Brad Pitt è un capitano intergalattico, Willard, che intraprende una missione spaziale in Ad Astra di James Gray, un’apocalisse nello spazio cosmico che è riuscito a rapire la folla al festival del cinema di Venezia.
Ad Astra, state attenti, sarà un film molto apprezzato. Ambientato nel prossimo futuro, Pitt nel ruolo del maggiore Roy McBride, un samurai solitario che è orgoglioso del fatto che la sua frequenza cardiaca non sia mai salita oltre gli 80 battiti al minuto. Sta andando su Nettuno in cerca del padre perduto, un uomo che conosce a malapena, e cerca di fermare una serie di raggi cosmici, inspiegabili, che minacciano la vita sulla Terra.
Brad Pitt arriva al Lido per presentare il film Ad Astra Guarda le foto
Pitt incarna McBride con una serie di gesti abili e un minimo di confusione. La sua interpretazione è così discreta che sembra quasi non recitare affatto.
“Alla fine il figlio subisce i peccati del padre”, spiega McBride con voce sommessa mentre la sua nave avanza nell’oscurità. Questo perché McBride Sr (Tommy Lee Jones) è il colonnello del film Kurtz, un brillante astronauta che è andato nello spazio anni prima e potrebbe in qualche modo essere responsabile dell’attuale crisi.

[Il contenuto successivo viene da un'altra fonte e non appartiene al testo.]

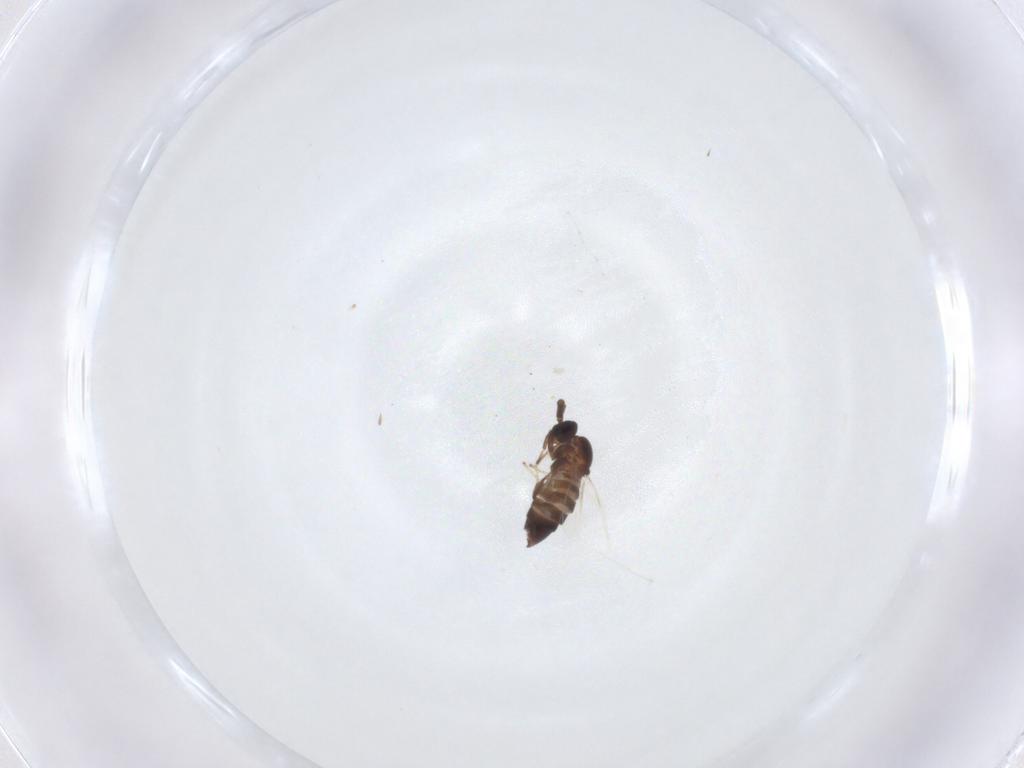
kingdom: Animalia
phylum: Arthropoda
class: Insecta
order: Diptera
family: Scatopsidae
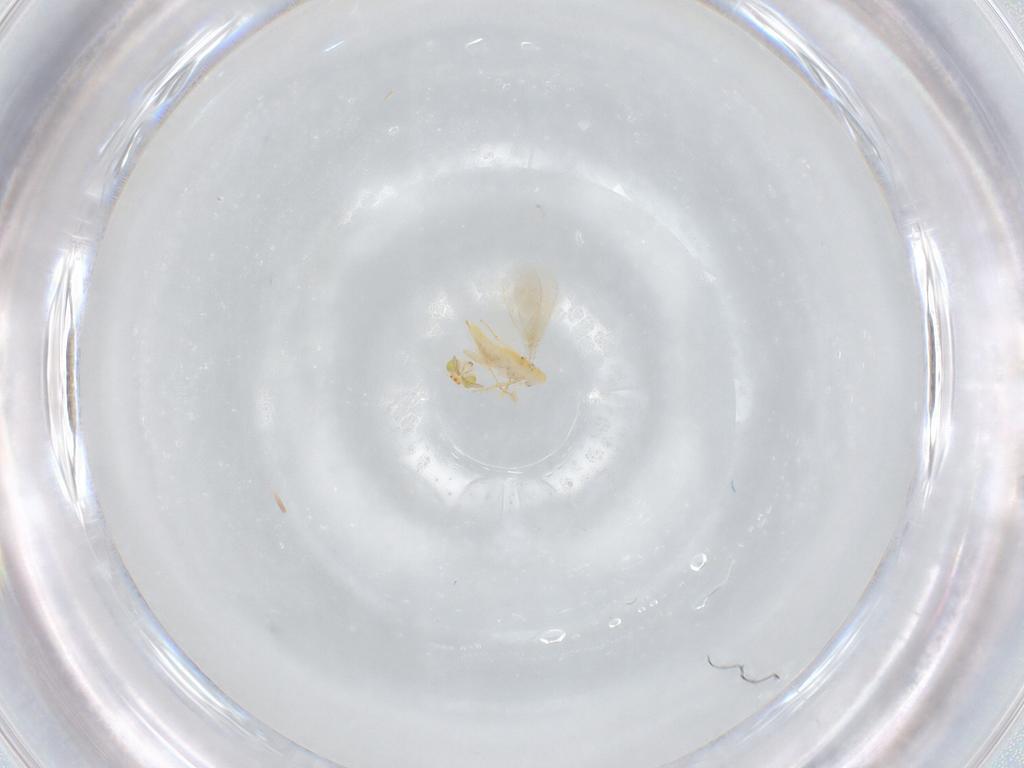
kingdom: Animalia
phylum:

I capi di Roy a SPACECOMM affermano di voler semplicemente riportare a casa suo padre mentre in realtà stanno pianificando segretamente di interrompere il suo comando. Roy riceve queste informazioni con appena uno sfarfallio di emozione. I suoi sentimenti per il vecchio sono sempre stati in conflitto; non è nemmeno sicuro di voler trovarlo vivo. Ma invia ancora messaggi e attende una risposta.
[ngg src=”galleries” ids=”6″ display=”basic_imagebrowser”]Gray (che ha anche scritto la sceneggiatura insieme a Ethan Gross) è un affermato produttore di cinema ambizioso, meditabondo e ambizioso, da The Yards a The Immigrant fino all’avventura amazzonica del 2017, The Lost City of Z. Ma non ha mai realizzato nulla di così ambizioso, come questa opera psicologica spaziale, con le sue superfici fredde, tasche scure e improvvisi lampi di violenza. Ad Astra è così mortalmente serio che tende al banale.
Roy arriva su Marte, dopo di che muore da solo, a 2,7 miliardi di miglia da casa. Ed è a questo punto che il film inizia a ripiegarsi su se stesso, portando a galla i suoi armamentari fantascientifici (primati divoratori di uomini e altro) per diventare una parabola sconclusionata di padri disperati e figli danneggiati. Avendo mantenuto la calma per così tanto tempo, l’astronauta scopre che la sua frequenza cardiaca sta aumentando. Quindi interrompe la comunicazione con la Terra e si prepara ad affrontare i suoi demoni. Sta viaggiando sempre più in profondità nel suo cuore di oscurità mentre Ad Astra passa dall’orrore in piena regola al fragore della chiusura. Nello spazio, sembra, nessuno può sentirti urlare per tuo padre.